#### The records ####

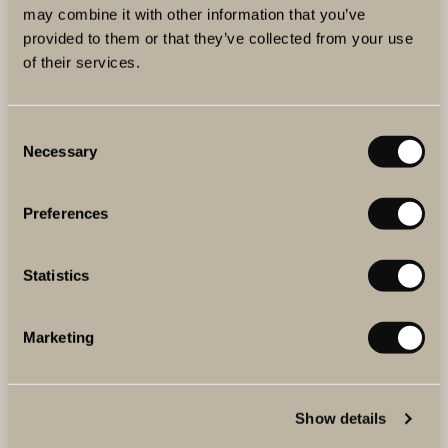
may combine it with other information that you’ve
provided to them or that they’ve collected from your use
of their services.
Consent
Necessary
Selection
Preferences
Statistics
Marketing
ÅTERKOMMANDE VINPROVNINGAR
Varje vecka torsdag till lördag har vi sommelierledda
vinprovningar för alla att boka in sig på. Vi samlas intill
Show details
vinbaren Winemakers Bar i lobbyn.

####

→ Instruction:
Retype exactly, and only, the lines that run from the one with "Preferences" through the final line of the entries.

→ Answer to this task:
Preferences
Statistics
Marketing
ÅTERKOMMANDE VINPROVNINGAR
Varje vecka torsdag till lördag har vi sommelierledda
vinprovningar för alla att boka in sig på. Vi samlas intill
Show details
vinbaren Winemakers Bar i lobbyn.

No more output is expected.